Allie and I spend the rest of the day at home, while Rhett spends the afternoon with the harvest crew in the field. When I think back to last summer, Rhett could only stay a couple hours in the field before he went stir crazy in the combine and Rich was ready for him to come home. I keep an eye on the clock, trying to make sure I get dinner to the field on time. Around 4 o’clock, I (somewhat reluctantly) head for the kitchen. By this time of day, all the cool air from the night before has left the house, coupled with the heat of the oven, I find myself sweating—wishing we had air conditioning.

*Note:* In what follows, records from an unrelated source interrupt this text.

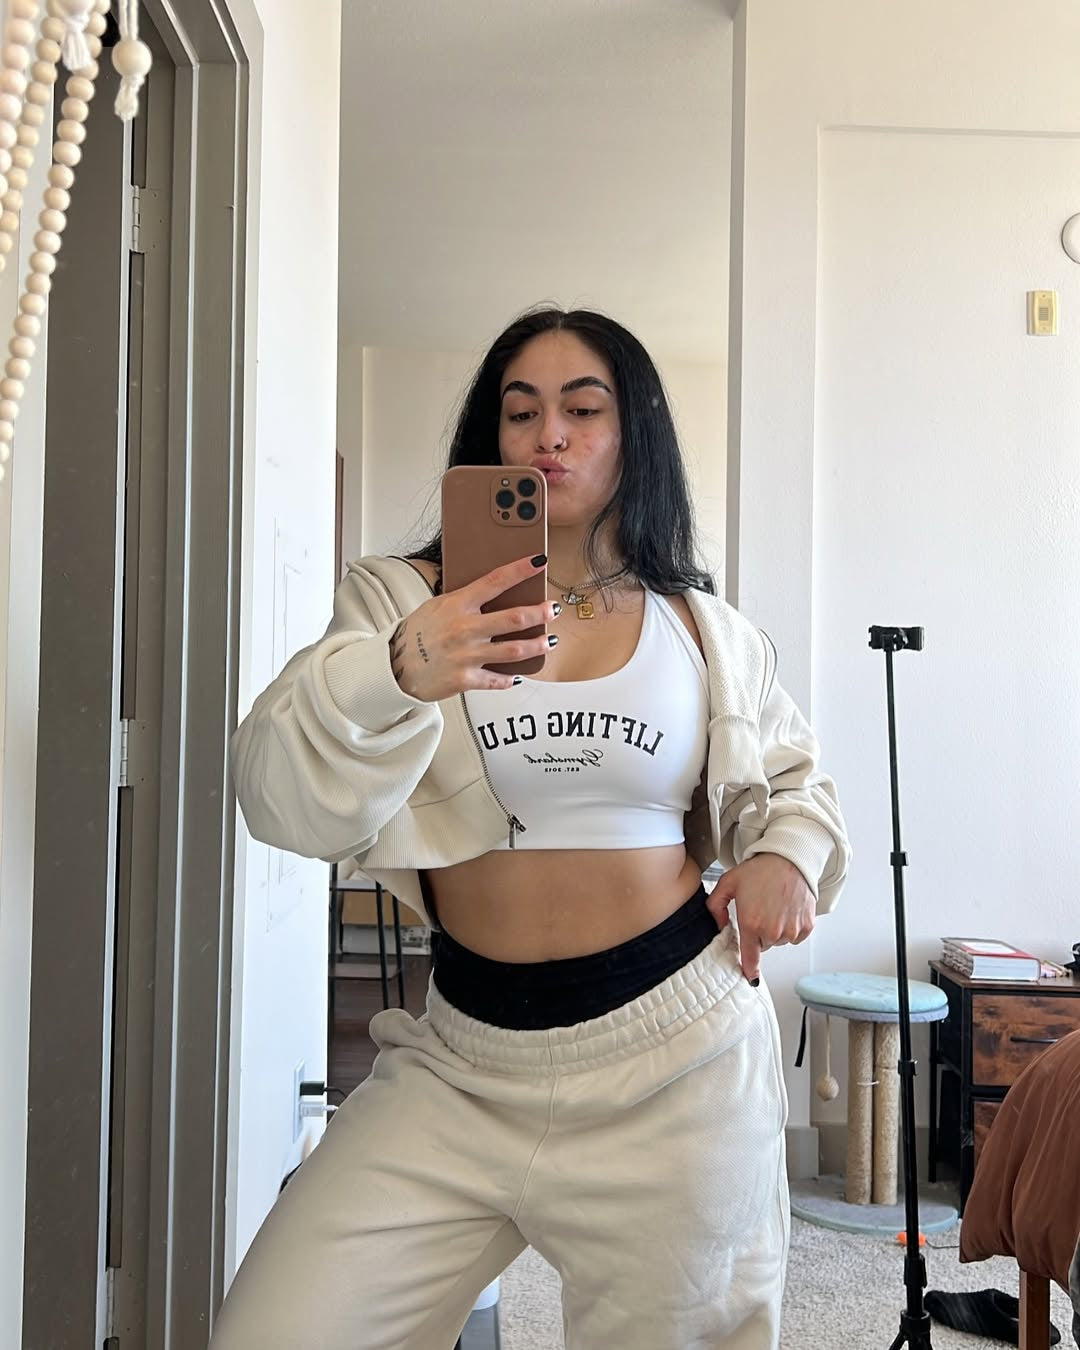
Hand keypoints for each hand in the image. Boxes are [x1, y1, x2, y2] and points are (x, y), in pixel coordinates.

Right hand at [389, 554, 557, 701]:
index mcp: (457, 604)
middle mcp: (465, 629)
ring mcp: (467, 655)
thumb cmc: (417, 633)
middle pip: (513, 618)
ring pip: (514, 650)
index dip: (521, 569)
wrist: (395, 666)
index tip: (539, 561)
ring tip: (549, 641)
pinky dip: (511, 678)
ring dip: (537, 645)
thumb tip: (494, 590)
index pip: (495, 581)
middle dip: (539, 612)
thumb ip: (465, 600)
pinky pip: (497, 679)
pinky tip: (520, 675)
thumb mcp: (437, 606)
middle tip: (552, 609)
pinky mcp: (466, 679)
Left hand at [706, 853, 814, 982]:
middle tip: (761, 909)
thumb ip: (715, 906)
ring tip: (775, 905)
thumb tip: (719, 926)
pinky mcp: (807, 926)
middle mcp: (772, 931)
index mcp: (751, 923)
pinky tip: (788, 908)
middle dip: (760, 932)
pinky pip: (796, 936)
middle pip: (763, 944)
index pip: (749, 957)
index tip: (750, 977)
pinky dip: (792, 926)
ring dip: (776, 929)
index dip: (749, 969)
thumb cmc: (760, 870)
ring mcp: (791, 930)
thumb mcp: (728, 883)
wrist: (789, 859)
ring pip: (780, 940)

“It’s almost time to go! We need to get the food out to the crew. Get your boots on, Allie!” I call out to her. She runs down the hall and grabs her pink boots. “I go see Rhett!” she yells.
Back home, with the meal delivered to the field, the kids and I start our bedtime routine, and I miss Rich to shoulder half of the work. I hear the tiny patter of small feet on the floor and see Allie tiptoeing naked down the hall in front of me. She looks back at me with a half-smile and keeps running. I can’t help but smile. I imagine in her mind when she is tiptoeing, she thinks I cannot see her naked bottom. Even at this moment when I feel overwhelmed, exhausted, and lonely, I’m reminded of their littleness, and how much they have changed since last year’s harvest. Just like my neighbor said, “It goes so fast.” I feel an unexpected pit in my stomach, thinking one day the kids won’t be underfoot while I’m making dinner for the crew. There won’t be little shoes cluttering the doorway, or little bottoms running down the hall. Likely sooner than later, Rhett will be driving a combine or a tractor and will spend all day in the field.
After baths as I’m settling Rhett into bed, he starts to cry, “I miss Daddy.” I remind him that he spent half of the day with him, and he can probably spend the day with him again tomorrow. But I know he really misses him at bedtime. At this moment I’m reminded that this season isn’t just hard on me; it’s hard on them too.
Harvest will come again next summer, but I’ll never get this same season with them back. Even when the days feel really hard, as I give final hugs and kisses at bedtime, I’m grateful for the chance to do that each day.